玻璃の読み方・意味
「玻璃」は「はり」と読み、
- ガラスの古称
- 仏教用語で、この世における最高の宝「七宝」のひとつ
- 水晶
といった意味があります。
「ガラス」の古い言い方として使われることが多い言葉です。
ガラスって漢字だと「硝子」って書くんだよね?これもレトロで素敵♡
「玻璃」と漢字で書いた「硝子」は、現代ではレトロな言葉として、もしかしたら同じようなニュアンスに感じているかもしれません。
ただ、この2つは、本来は言葉の持つイメージが違います。
この記事では二つの言葉の年代の違いについて注目し、詳しく解説していこうと思います。
「玻璃」と「ガラス」の違い
「玻璃」と「ガラス(硝子)」は、言葉の伝わった時代が違います。
「玻璃」は平安時代、「ガラス」(硝子)は明治時代に入ってきた言葉です。
平安時代・明治時代のガラス
平安時代はガラス玉は作ることができても、ガラスの器は日本では作ることができませんでした。

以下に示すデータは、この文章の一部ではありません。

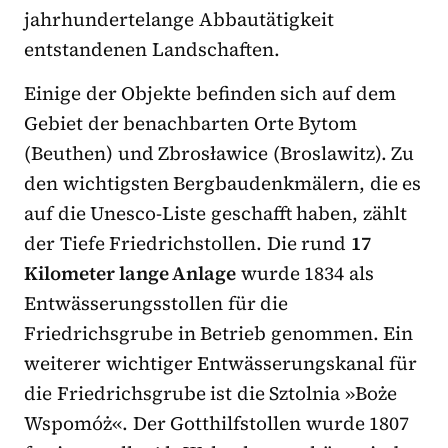
jahrhundertelange Abbautätigkeit
entstandenen Landschaften.
Einige der Objekte befinden sich auf dem
Gebiet der benachbarten Orte Bytom
(Beuthen) und Zbrosławice (Broslawitz). Zu
den wichtigsten Bergbaudenkmälern, die es
auf die Unesco-Liste geschafft haben, zählt
der Tiefe Friedrichstollen. Die rund
17
Kilometer lange Anlage
wurde 1834 als
Entwässerungsstollen für die
Friedrichsgrube in Betrieb genommen. Ein
weiterer wichtiger Entwässerungskanal für
die Friedrichsgrube ist die Sztolnia »Boże
Wspomóż«. Der Gotthilfstollen wurde 1807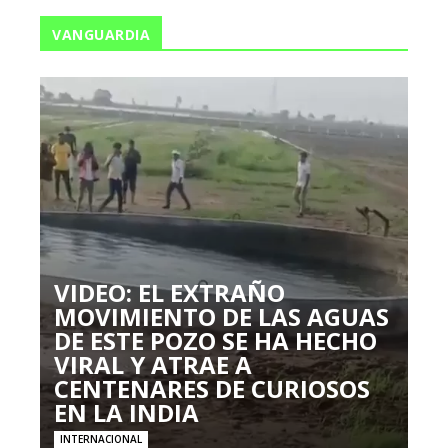
VANGUARDIA
VIDEO: EL EXTRAÑO
MOVIMIENTO DE LAS AGUAS
DE ESTE POZO SE HA HECHO
VIRAL Y ATRAE A
CENTENARES DE CURIOSOS
EN LA INDIA
INTERNACIONAL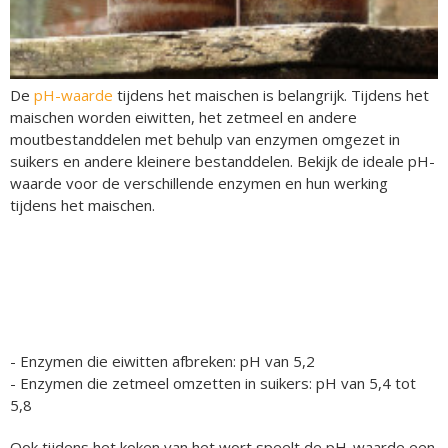
De
pH-waarde
tijdens het maischen is belangrijk. Tijdens het
maischen worden eiwitten, het zetmeel en andere
moutbestanddelen met behulp van enzymen omgezet in
suikers en andere kleinere bestanddelen. Bekijk de ideale pH-
waarde voor de verschillende enzymen en hun werking
tijdens het maischen.
- Enzymen die eiwitten afbreken: pH van 5,2
- Enzymen die zetmeel omzetten in suikers: pH van 5,4 tot
5,8
Ook tijdens het koken van het wort speelt de pH-waarde een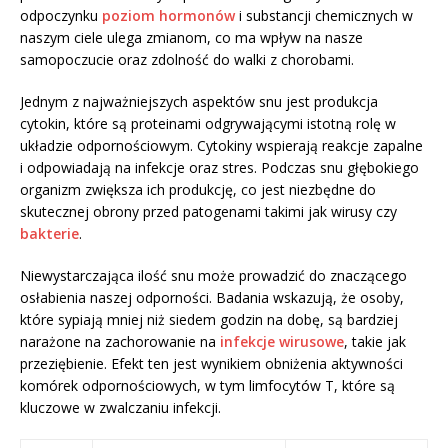
odpoczynku
poziom hormonów
i substancji chemicznych w
naszym ciele ulega zmianom, co ma wpływ na nasze
samopoczucie oraz zdolność do walki z chorobami.
Jednym z najważniejszych aspektów snu jest produkcja
cytokin, które są proteinami odgrywającymi istotną rolę w
układzie odpornościowym. Cytokiny wspierają reakcje zapalne
i odpowiadają na infekcje oraz stres. Podczas snu głębokiego
organizm zwiększa ich produkcję, co jest niezbędne do
skutecznej obrony przed patogenami takimi jak wirusy czy
bakterie
.
Niewystarczająca ilość snu może prowadzić do znaczącego
osłabienia naszej odporności. Badania wskazują, że osoby,
które sypiają mniej niż siedem godzin na dobę, są bardziej
narażone na zachorowanie na
infekcje wirusowe
, takie jak
przeziębienie. Efekt ten jest wynikiem obniżenia aktywności
komórek odpornościowych, w tym limfocytów T, które są
kluczowe w zwalczaniu infekcji.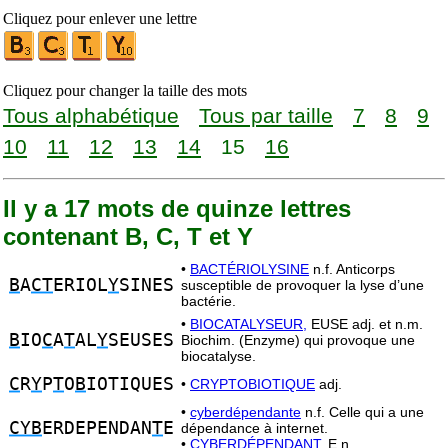
Cliquez pour enlever une lettre
Cliquez pour changer la taille des mots
Tous alphabétique
Tous par taille
7
8
9
10
11
12
13
14
15
16
Il y a 17 mots de quinze lettres
contenant B, C, T et Y
•
BACTÉRIOLYSINE
n.f. Anticorps
B
A
CT
ERIOL
Y
SINES
susceptible de provoquer la lyse d’une
bactérie.
•
BIOCATALYSEUR,
EUSE adj. et n.m.
B
IO
C
A
T
AL
Y
SEUSES
Biochim. (Enzyme) qui provoque une
biocatalyse.
C
R
Y
P
T
O
B
IOTIQUES
•
CRYPTOBIOTIQUE
adj.
•
cyberdépendante
n.f. Celle qui a une
CYB
ERDEPENDAN
T
E
dépendance à internet.
•
CYBERDÉPENDANT,
E n.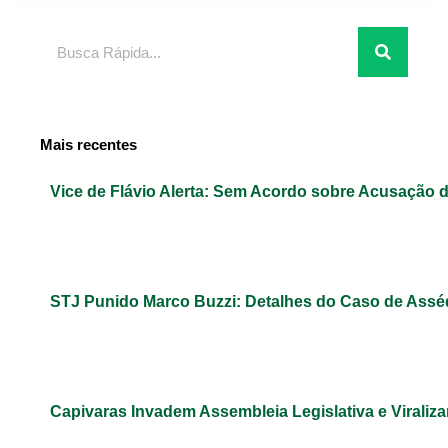
Pesquisar
Mais recentes
Vice de Flávio Alerta: Sem Acordo sobre Acusação 
STJ Punido Marco Buzzi: Detalhes do Caso de Assé
Capivaras Invadem Assembleia Legislativa e Virali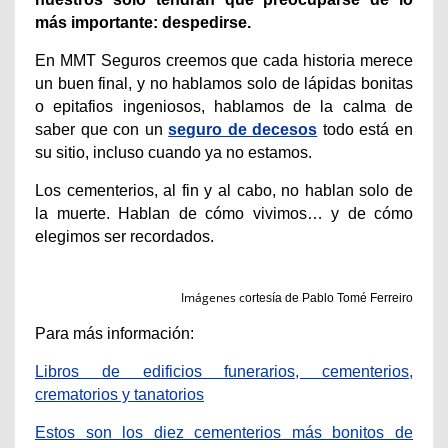
más importante: despedirse.
En MMT Seguros creemos que cada historia merece
un buen final, y no hablamos solo de lápidas bonitas
o epitafios ingeniosos, hablamos de la calma de
saber que con un
seguro de decesos
todo está en
su sitio, incluso cuando ya no estamos.
Los cementerios, al fin y al cabo, no hablan solo de
la muerte. Hablan de cómo vivimos… y de cómo
elegimos ser recordados.
Imágenes c
ortesía de Pablo Tomé Ferreiro
Para más información:
Libros de edificios funerarios, cementerios,
crematorios y tanatorios
Estos son los diez cementerios más bonitos de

ガラスの器はすべて輸入され、貴族の使う高級品でした。
なので「玻璃」という言葉は、「宝」というイメージが強い言葉です。
対して「ガラス(硝子)」は明治時代に入ってきた言葉です。
そこで、製法のわからない神秘的な宝というよりも、工業製品の一つという意味合いが強くなります。
このことから「玻璃」は「ガラス(硝子)」よりも神秘性が高いイメージの言葉ということができます。
水晶としての「玻璃」
「玻璃」には「水晶」という意味もあります。
その水晶ですが、昔は氷が山中でそのまま溶けずに千年経つと、水晶になると信じられたこともあったそうです。ロマンチックですね。
「玻璃」を使った小説・文学
「玻璃」と「硝子」の両方の言葉を使っている小説を紹介します。
町全体が一つの薄い玻璃(はり)で構成されてる、危険な毀(こわ)れやすい建物みたいであった、ちょっとしたバランスを失っても、家全体が崩壊して、硝子(がらす)が粉々に砕けてしまう。
萩原朔太郎『猫町—散文詩風な小説—』より
大正時代の詩人、萩原朔太郎の『猫町』という小説です。
この文章では幻想的な街に迷い込んだ主人公が、その街を神秘的で壊れやすい「玻璃」に例えています。
それが壊れた瞬間に「硝子」になるのは、神秘的な感じが一緒に失われる様子を表しているのかもしれません。
現代に残る「玻璃」の使われ方
現代に残っている「玻璃」という言葉の使われ方についてご紹介します。
・瑠璃も玻璃も照らせば光る
ことわざです。
どんな石ころの中に混ざっていたとしても、瑠璃も玻璃も光を当てると輝いて所在がわかるということから、才能のある人はどんな場所にいても目立つ、という意味です。
瑠璃(青色の宝玉)も玻璃(水晶)も、どちらも仏教の最高の宝、七宝の一つです。
「瑠璃も玻璃も磨けば光る」という言葉を聞いたことがあるかたがいるかもしれません。
これを、瑠璃=宝玉、玻璃=ガラスとして、「宝玉もただのガラスも磨けば同じように光る=天性の才能が無くても努力すれば素晴らしい結果を招く」という意味と思っている人がいるかもしれませんが、これは間違いです。
この言葉は江戸のいろはがるたには載っていたようですが、意味としては先ほどあげた「瑠璃も玻璃も照らせば光る」と近いもので、素質や才能に恵まれた人は誰でも修練を積むことによって大成する、になります。やはり「玻璃」は宝です。
・うすはり
「うすはり」は大正11年創業のガラス食器の会社、松徳硝子さんの登録商標です。
名前の通り、「うす」い「はり(玻璃)」という意味です。繊細な飲み口が飲み物の味を引き出します。
まとめ
この記事では「玻璃」について解説しました。
「玻璃」は、主に「ガラス」の古い言い方です。今では「ガラス」も漢字で「硝子」と書くとレトロな雰囲気がありますが、言葉の伝わった年代が違うので、「玻璃」の方が宝としてのイメージが強くなります。
「玻璃」は今ではあまり使いませんが、言葉自体に価値を感じさせる素敵な言葉です。